More than ten local families have now created new livelihoods, harvesting, chopping and transporting the weed and delivering it to the power station, where it is sun-dried before being fed into the gasifier. However, the cost of fuel is adding some 20% more than it should to the final cost of electricity produced. Biomass costs may well vary from region to region but the empirical finding is that they are certainly a significant component of the cost of electricity generation and must be contained to keep DESI Power competitive. Solutions are being sought to reduce these costs.
   
The Economics of an IRPP
  
The plant can be satisfactorily operated and maintained by three personnel - one operator and two assistants - per shift. The plant is generally operated in two shifts.
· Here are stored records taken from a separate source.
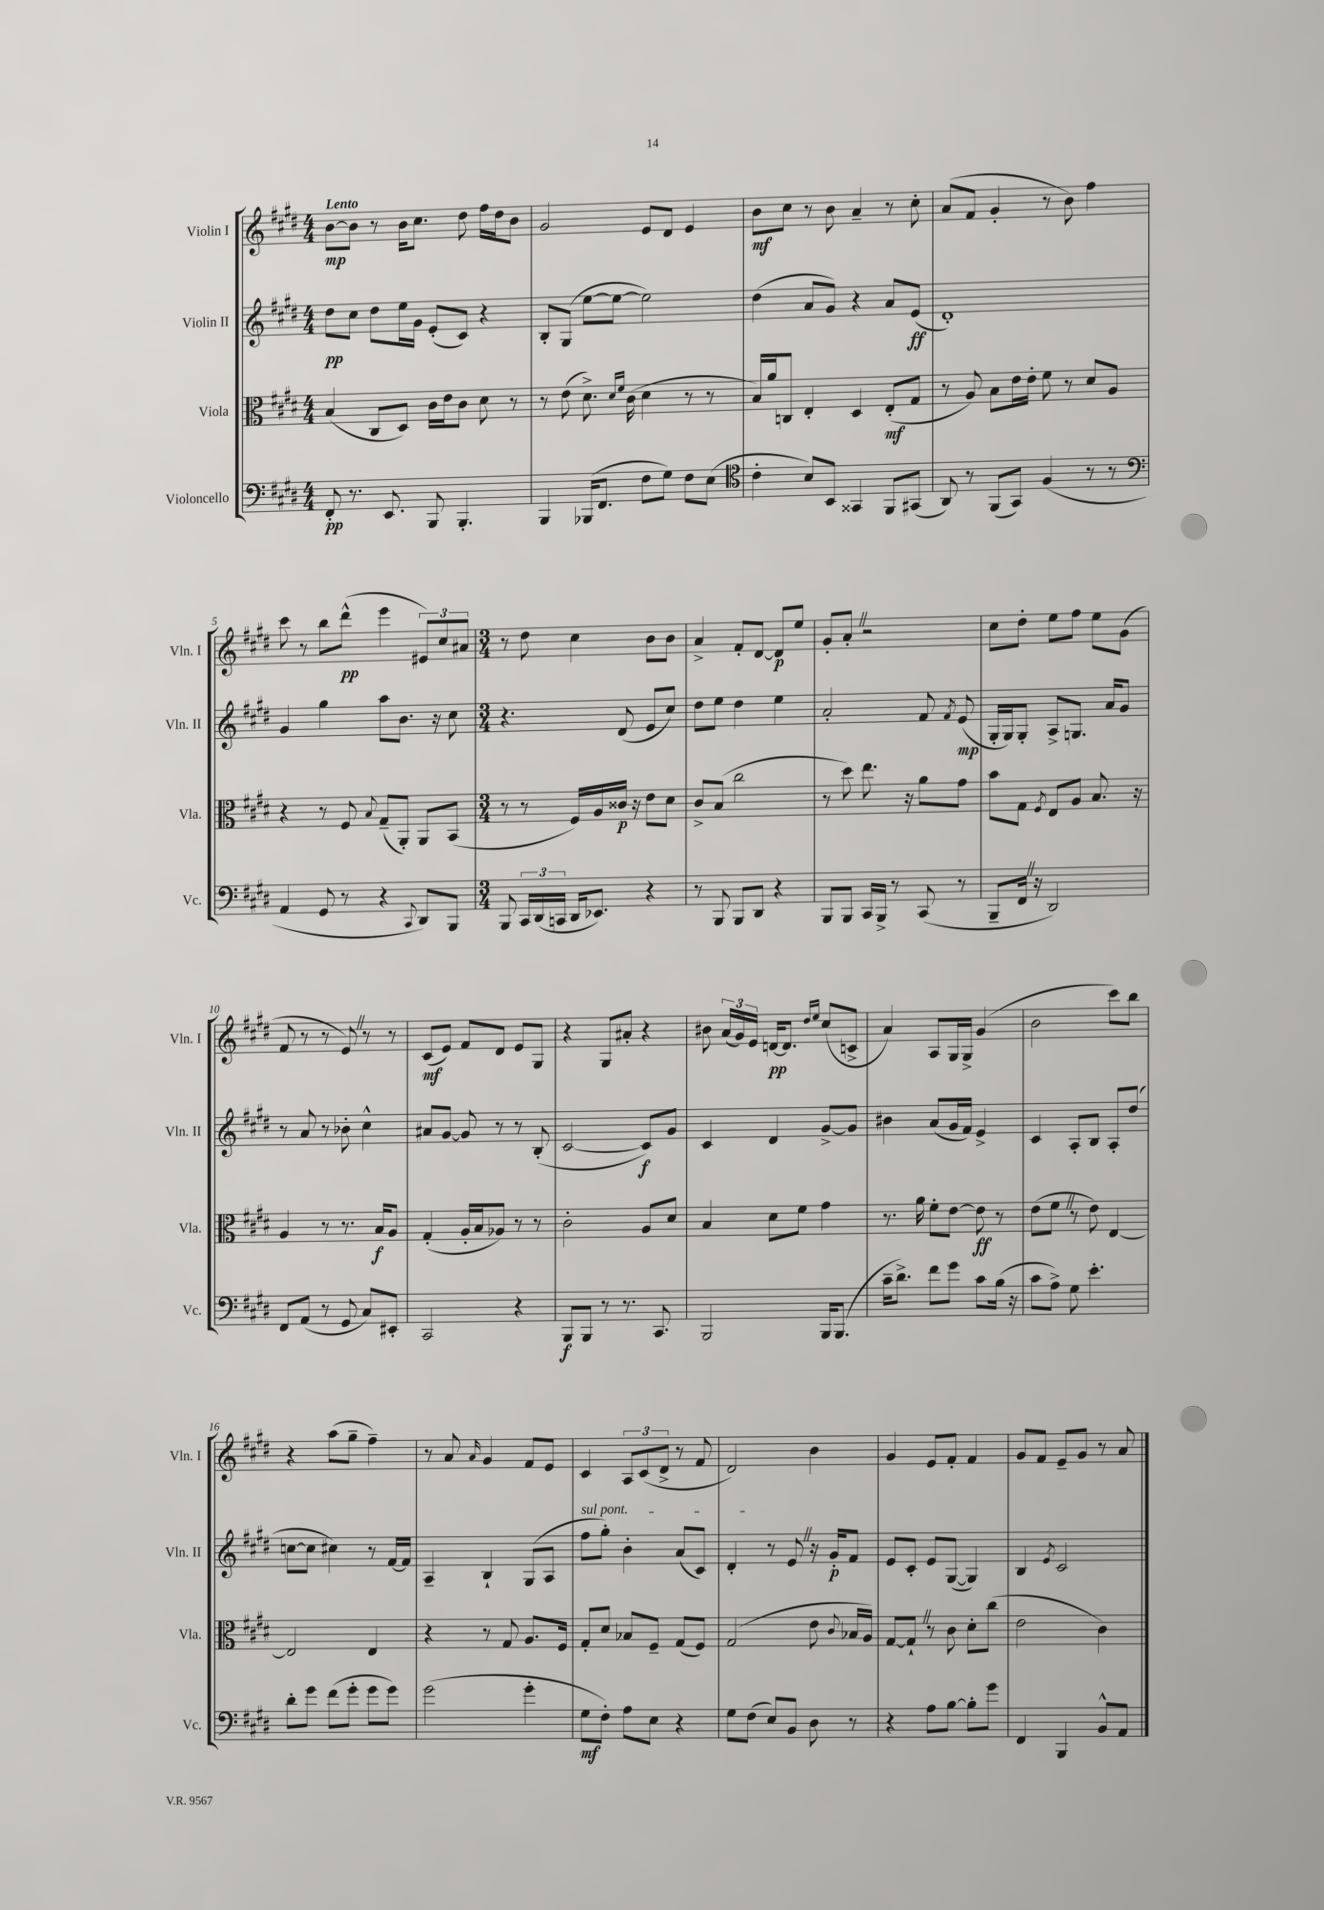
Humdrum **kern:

**kern	**dynam	**kern	**dynam	**kern	**dynam	**kern	**dynam
*part4	*part4	*part3	*part3	*part2	*part2	*part1	*part1
*staff4	*staff4	*staff3	*staff3	*staff2	*staff2	*staff1	*staff1
*I"Violoncello	*	*I"Viola	*	*I"Violin II	*	*I"Violin I	*
*I'Vc.	*	*I'Vla.	*	*I'Vln. II	*	*I'Vln. I	*
*clefF4	*	*clefC3	*	*clefG2	*	*clefG2	*
*k[f#c#g#d#]	*	*k[f#c#g#d#]	*	*k[f#c#g#d#]	*	*k[f#c#g#d#]	*
*M4/4	*	*M4/4	*	*M4/4	*	*M4/4	*
=1	=1	=1	=1	=1	=1	=1	=1
!	!	!	!	!	!	!LO:TX:a:B:t=Lento	!
8FF#'/	pp	(4B/	.	8dd#\L	pp	[8b\L	mp
8.r	.	.	.	8cc#\J	.	8b\J]	.
.	.	8C#/L	.	8dd#\L	.	8r	.
8.EE/	.	.	.	.	.	.	.
.	.	8D#/J)	.	16ee\L	.	16b\KL	.
.	.	.	.	16g#\JJ	.	8.cc#\J	.
8BBB/	.	16c#\LL	.	(8e'/L	.	.	.
.	.	16e\J	.	.	.	.	.
4.BBB'/	.	8c#\J	.	8c#/J)	.	8dd#\	.
.	.	8d#\	.	4r	.	16ff#\LL	.
.	.	.	.	.	.	16dd#\J	.
.	.	8r	.	.	.	8b\J	.
=2	=2	=2	=2	=2	=2	=2	=2
4BBB/	.	8r	.	8B'/L	.	2g#/	.
.	.	(8e\	.	(8G#/J	.	.	.
(16BBB-X/KL	.	8.d#^\)	.	[8ee\L	.	.	.
8.FF#/J	.	.	.	.	.	.	.
.	.	.	.	8ee\J_	.	.	.
.	.	16qqd#/LL	.	.	.	.	.
.	.	16qqf#/JJ	.	.	.	.	.
.	.	(16c#\	.	.	.	.	.
8F#\L	.	4d#\	.	2ee\])	.	8e/L	.
8G#\J)	.	.	.	.	.	8d#/J	.
8F#\L	.	8r	.	.	.	4e/	.
(8E\J	.	8r	.	.	.	.	.
=3	=3	=3	=3	=3	=3	=3	=3
*clefC4	*	*	*	*	*	*	*
4c#'\	.	16B/LL)	.	(4dd#\	.	8b\L	mf
.	.	16a/J	.	.	.	.	.
.	.	8Cn/J	.	.	.	8cc#\J	.
8B/L)	.	4E'/	.	8a/L	.	8r	.
8BB/J	.	.	.	8g#/J)	.	8b\	.
4GG##X/	.	4D#/	.	4r	.	4a~/	.
8FF#/L	.	(8E'/L	mf	8a/L	.	8r	.
(8GG#X/J	.	8G#/J	.	(8e/J	ff	8cc#'\	.
=4	=4	=4	=4	=4	=4	=4	=4
8AA/)	.	8r	.	1d#')	.	(8a/L	.
8r	.	8A/)	.	.	.	8f#/J	.
(8FF#/L	.	8B\L	.	.	.	4g#'/	.
8GG#/J)	.	16e\L	.	.	.	.	.
.	.	16e'\JJ	.	.	.	.	.
(4F#/	.	8f#\	.	.	.	8r	.
.	.	8r	.	.	.	8b\)	.
8r	.	8d#/L	.	.	.	4ff#\	.
8r	.	8A/J	.	.	.	.	.
!!LO:LB:g=z
=5	=5	=5	=5	=5	=5	=5	=5
*clefF4	*	*	*	*	*	*	*
4AA/	.	4r	.	4g#/	.	8ccc#\	.
.	.	.	.	.	.	8r	.
8GG#/	.	8r	.	4gg#\	.	8bb\L	.
8r	.	8F#/	.	.	.	(8ddd#^^\J	pp
.	.	8qqB/	.	.	.	.	.
4r	.	(8G#~/L	.	8aa\L	.	4eee\	.
.	.	8AA'/J)	.	8.b\J	.	.	.
8qqCC#/	.	.	.	.	.	.	.
8DD#/L)	.	8AA/L	.	.	.	12e#X/L)	.
.	.	.	.	16r	.	.	.
.	.	.	.	.	.	12cc#/	.
8BBB/J	.	(8BB/J	.	8cc#\	.	.	.
.	.	.	.	.	.	12a#X/J	.
=6	=6	=6	=6	=6	=6	=6	=6
*M3/4	*	*M3/4	*	*M3/4	*	*M3/4	*
8BBB/	.	8r	.	4.r	.	8r	.
24CC#/LL	.	8r	.	.	.	8dd#\	.
(24DD#/	.	.	.	.	.	.	.
24CCn/JJ	.	.	.	.	.	.	.
16DD#/KL	.	16F#/LL)	.	.	.	4cc#\	.
8.EE-X/J)	.	16A/	.	.	.	.	.
.	.	16c##X/JJ	p	(8d#/	.	.	.
.	.	16r	.	.	.	.	.
4r	.	8e\L	.	8e/L	.	8b\L	.
.	.	8d#\J	.	8cc#/J)	.	8b\J	.
=7	=7	=7	=7	=7	=7	=7	=7
8r	.	8c#^/L	.	8dd#\L	.	4a^/	.
8BBB/	.	(8B/J	.	8ee\J	.	.	.
8BBB/L	.	2cc#\	.	4dd#\	.	8f#'/L	.
8DD#/J	.	.	.	.	.	[8d#/J	.
4r	.	.	.	4ee\	.	8d#/L]	p
.	.	.	.	.	.	8ee/J	.
=8	=8	=8	=8	=8	=8	=8	=8
8BBB/L	.	8r	.	2a'/	.	8g#'/L	.
8BBB/J	.	8dd#\)	.	.	.	8a'Z/J	.
16CC#/LL	.	8.ee\	.	.	.	2r	.
16BBB^/JJ	.	.	.	.	.	.	.
8r	.	.	.	.	.	.	.
.	.	16r	.	.	.	.	.
(8CC#/	.	8a\L	.	8f#/	.	.	.
.	.	.	.	8qf#/	.	.	.
8r	.	8g#\J	.	(8e/	mp	.	.
=9	=9	=9	=9	=9	=9	=9	=9
8BBB~/L	.	8b\L	.	16G#'/LL	.	8cc#\L	.
.	.	.	.	16G#/J)	.	.	.
16FF#Z/Jk	.	8G#\J	.	8G#'/J	.	8dd#'\J	.
16r	.	.	.	.	.	.	.
.	.	8qF#/	.	.	.	.	.
2DD#/)	.	8E/L	.	8A^/L	.	8ee\L	.
.	.	8A/J	.	8.Gn/J	.	8ff#\J	.
.	.	8.B/	.	.	.	8ee\L	.
.	.	.	.	16a/KL	.	.	.
.	.	.	.	8g#/J	.	(8g#\J	.
.	.	16r	.	.	.	.	.
!!LO:LB:g=z
=10	=10	=10	=10	=10	=10	=10	=10
8FF#/L	.	4A/	.	8r	.	8f#/	.
(8AA/J	.	.	.	8a/	.	8r	.
8r	.	8r	.	8r	.	8r	.
8GG#/	.	8.r	.	8b-X'\	.	8eZ/)	.
8C#/L)	.	.	.	4cc#^^\	.	8r	.
.	.	16B/KL	f	.	.	.	.
8EE#X'/J	.	8A/J	.	.	.	8r	.
=11	=11	=11	=11	=11	=11	=11	=11
2CC#/	.	(4G#'/	.	8a#X/L	.	(8c#/L	mf
.	.	.	.	[8g#/J	.	8e/J)	.
.	.	16A'/LL	.	8g#/]	.	8f#/L	.
.	.	16B/J	.	.	.	.	.
.	.	8A-X/J)	.	8r	.	8d#/J	.
4r	.	8r	.	8r	.	8e/L	.
.	.	8r	.	(8B'/	.	8G#/J	.
=12	=12	=12	=12	=12	=12	=12	=12
8BBB/L	f	2c#'\	.	[2c#/	.	4r	.
8BBB/J	.	.	.	.	.	.	.
8r	.	.	.	.	.	8G#/L	.
8.r	.	.	.	.	.	8a#X'/J	.
.	.	8A/L	.	8c#/L])	f	4r	.
8.CC#/	.	.	.	.	.	.	.
.	.	8d#/J	.	8g#/J	.	.	.
=13	=13	=13	=13	=13	=13	=13	=13
2BBB/	.	4B/	.	4c#/	.	8b#X\	.
.	.	.	.	.	.	(24a/LL	.
.	.	.	.	.	.	24g#/)	.
.	.	.	.	.	.	24e/JJ	.
.	.	8d#\L	.	4d#/	.	[16dn/KL	pp
.	.	.	.	.	.	8.d/J]	.
.	.	8f#\J	.	.	.	.	.
.	.	.	.	.	.	16qqdd#/LL	.
.	.	.	.	.	.	16qqee/JJ	.
16BBB/KL	.	4g#\	.	[8g#^/L	.	(8cc#/L	.
(8.BBB/J	.	.	.	.	.	.	.
.	.	.	.	8g#/J]	.	8cn^/J	.
=14	=14	=14	=14	=14	=14	=14	=14
16c#~\KL	.	8.r	.	4b#X\	.	4a/)	.
8.d#^\J)	.	.	.	.	.	.	.
.	.	16a\	.	.	.	.	.
8f#\L	.	8f#'\L	.	(8a/L	.	8A/L	.
8g#\J	.	[8e\J	.	16g#/L	.	16G#/L	.
.	.	.	.	16f#/JJ)	.	16G#^/JJ	.
8c#\L	.	8e\]	ff	4e^/	.	(4g#/	.
(16B\Jk	.	8r	.	.	.	.	.
16r	.	.	.	.	.	.	.
=15	=15	=15	=15	=15	=15	=15	=15
8c#\L	.	(8e\L	.	4c#/	.	2b\	.
8A^\J)	.	8f#Z\J	.	.	.	.	.
8G#\	.	8r	.	8A'/L	.	.	.
4.e'\	.	8e\)	.	8B/J	.	.	.
.	.	[4E/	.	8A'/L	.	8ccc#\L)	.
.	.	.	.	(8dd#/J	.	8bb\J	.
!!LO:LB:g=z
=16	=16	=16	=16	=16	=16	=16	=16
8d#'\L	.	2E/]	.	[8ccn\L	.	4r	.
8g#\J	.	.	.	8cc\J]	.	.	.
(8f#\L	.	.	.	4cc#X\)	.	(8aa\L	.
8g#'\J	.	.	.	.	.	8gg#~\J	.
8g#\L	.	4E/	.	8r	.	4ff#~\)	.
8g#\J)	.	.	.	[16f#/LL	.	.	.
.	.	.	.	16f#/JJ]	.	.	.
=17	=17	=17	=17	=17	=17	=17	=17
(2g#\	.	4r	.	4A~/	.	8r	.
.	.	.	.	.	.	8a/	.
.	.	.	.	.	.	16qqa/	.
.	.	8r	.	4B`/	.	4g#/	.
.	.	8G#/	.	.	.	.	.
4g#'\	.	8.A/L	.	(8G#/L	.	8f#/L	.
.	.	.	.	8A/J	.	8e/J	.
.	.	16F#/Jk	.	.	.	.	.
=18	=18	=18	=18	=18	=18	=18	=18
!	!	!	!	!LO:TX:a:i:t=sul pont.	!	!	!
8G#\L	mf	8G#'/L	.	8ff#\L	.	4c#/	.
8F#'\J)	.	8d#/J	.	8gg#'\J)	.	.	.
8A\L	.	8B-X/L	.	4b'\	.	12A/L	.
.	.	.	.	.	.	(12c#/	.
8E\J	.	8F#~/J	.	.	.	.	.
.	.	.	.	.	.	12d#^/J	.
4r	.	(8G#/L	.	(8a/L	.	8r	.
.	.	8F#/J)	.	8c#/J)	.	8f#/	.
=19	=19	=19	=19	=19	=19	=19	=19
8G#\L	.	(2G#/	.	4d#'/	.	2d#/)	.
(8F#\J	.	.	.	.	.	.	.
8E/L)	.	.	.	8r	.	.	.
8BB/J	.	.	.	8eZ/	.	.	.
8D#\	.	8e\	.	16r	.	4b\	.
.	.	.	.	16g#'/KL	p	.	.
.	.	8qqc#/	.	.	.	.	.
8r	.	16B-X/LL	.	8f#/J	.	.	.
.	.	16A/JJ)	.	.	.	.	.
=20	=20	=20	=20	=20	=20	=20	=20
4r	.	[8G#/L	.	8e/L	.	4g#/	.
.	.	8G#`Z/J]	.	8c#'/J	.	.	.
8A\L	.	8r	.	8e/L	.	8e/L	.
[8B\J	.	8c#\	.	([8G#/J	.	8f#'/J	.
8B'\L]	.	8d#'\L	.	4G#/])	.	4f#/	.
8g#\J	.	(8cc#\J	.	.	.	.	.
=21	=21	=21	=21	=21	=21	=21	=21
4FF#/	.	2e\	.	4B/	.	8g#/L	.
.	.	.	.	.	.	8f#/J	.
.	.	.	.	8qe/	.	.	.
4BBB/	.	.	.	2c#/	.	8e~/L	.
.	.	.	.	.	.	8g#/J	.
8BB^^/L	.	4c#\)	.	.	.	8r	.
8AA/J	.	.	.	.	.	8a/	.
==	==	==	==	==	==	==	==
*-	*-	*-	*-	*-	*-	*-	*-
Local people, with minimum education can be trained and employed for the tasks. DPO triggered employment of more than 100 workers in the factories that purchase electricity from it.
   
Over the past three years, the gasifier has logged about 5,000 hours of operation, running nearly 10-12 hours per day during normal operation. The percentage of diesel replaced by gas depends on the plant load factor. It has been recorded as high as 85%, though the average is currently about 75 per cent. Competitive pricing of electricity will require DESI Power stations to maintain an average of well above 80%.
    
The extensive and thorough testing of the technology at DPO has provided detailed operational and maintenance data which will be invaluable for designing future plants. It has also led to significant modifications and improvements in the system, so as to make the technology more robust, safe and suitable for field applications.
   
Provided investment capital is obtained on terms similar to those available to large IPPs, DPO has clearly shown that the cost of electricity produced by such a plant can be highly competitive with conventional systems. The two most sensitive determinants of production cost have been confirmed to be: i) the cost of biomass fuel and ii) the plant load factor achieved. The cost of biomass fuel has been discussed above. The higher the plant load factor, the lower the production cost for two reasons: first, because it spreads the costs of capital and overheads over a larger quantity of electricity and second, because it raises the diesel replacement rate, reducing the use of costly diesel fuel.
  
As shown both by the theoretical calculations and the actual experience of DPO, plant load factor (PLF, another term for capacity utilisation) is a critical parameter to which the economics of power generation is extremely sensitive. This is so for large power plants, but even more so for small ones. The breakeven PLF for DPO is between 50% and 60%. Above 60%, DPO will be highly competitive and able to sell electricity at prices below the grid. Even with less than the very low 40% load factor, very high biomass cost, and lower than optimum diesel replacement caused by large variations in the plant load, the cost of electricity has worked out to be in the range Rs.4.00 to Rs 4.50 per kWH, which is quite competitive with electricity from the grid.
   
The Future
   
Efforts are being made to raise the PLF at Orchha by adding new clients and industries with energy-intensive applications, reducing the high fluctuations in some of the loads (e.g., the calendaring machine in the paper unit) and staggering certain activities.
   
The co-generated heat from the exhaust of the diesel engines in the DPO plant is fed to the drying rooms of the paper unit, adding value and improving its economics. Other applications for the heat from the gasifier and the diesel engines are being investigated to improve its utilisation further. One of the most attractive options appears to be cold storage units based on the waste heat.
   
Environmentally, DPO has generally surpassed expectations. Treatment for the waste water from the cooling-cum-cleaning unit which contains contaminants is constantly being improved to permit the effluent to be discharged into the surroundings with some dilution.